**TASK INSTRUCTIONS**
Render each line of the listing below as a JSON array of strings, one string per line, skipping blank lines. Omit the picture lines.
>> START DATA SHOWN
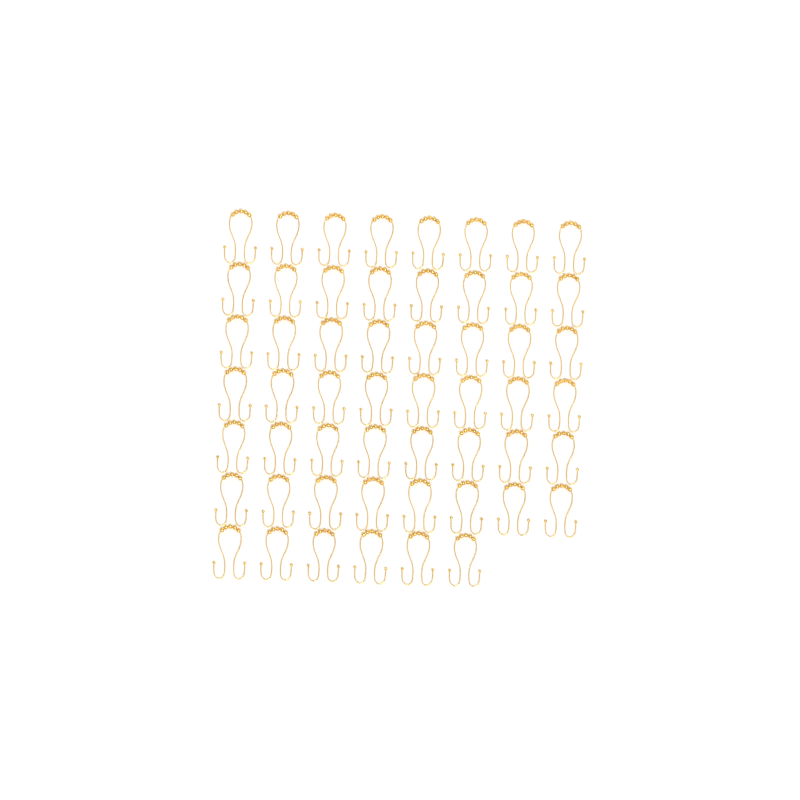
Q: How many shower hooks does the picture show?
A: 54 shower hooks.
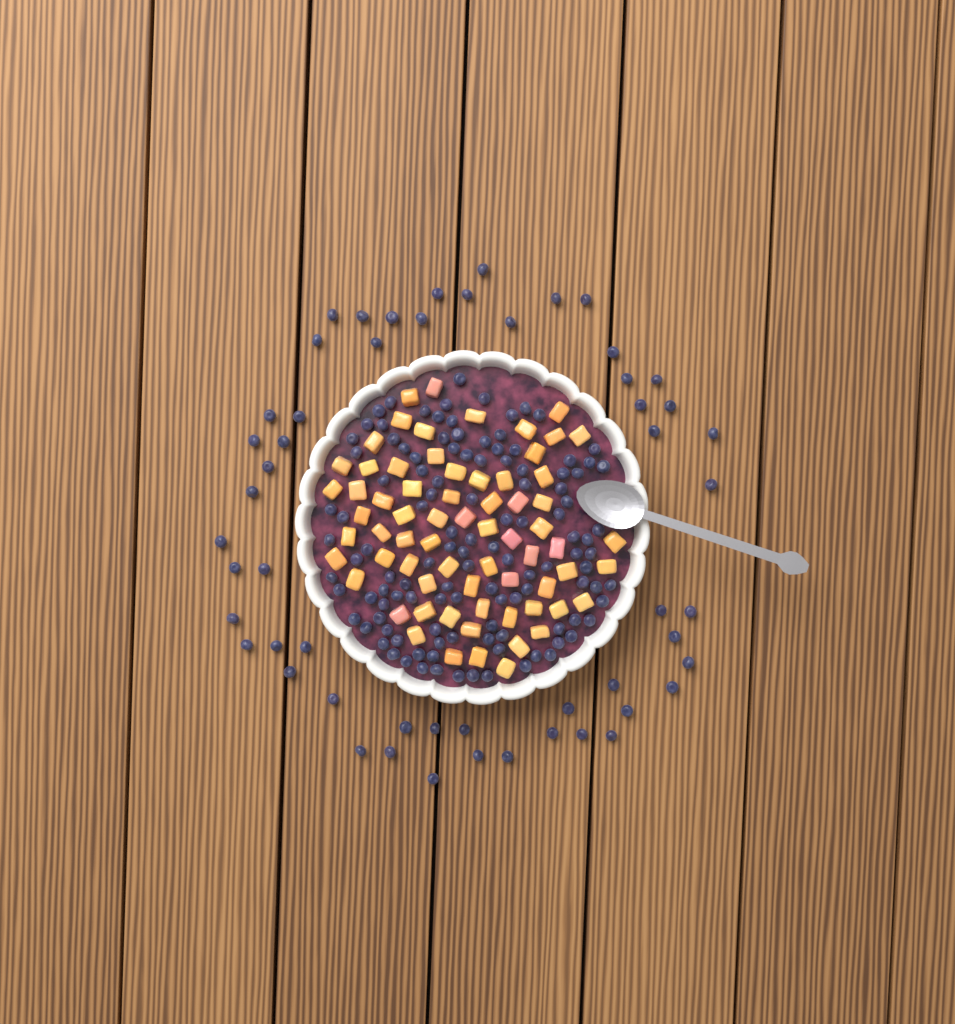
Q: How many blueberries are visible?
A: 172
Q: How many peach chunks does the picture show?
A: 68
>> END DATA SHOWN
**EXERCISE SOLUTION**
[
  "Q: How many shower hooks does the picture show?",
  "A: 54 shower hooks.",
  "Q: How many blueberries are visible?",
  "A: 172",
  "Q: How many peach chunks does the picture show?",
  "A: 68"
]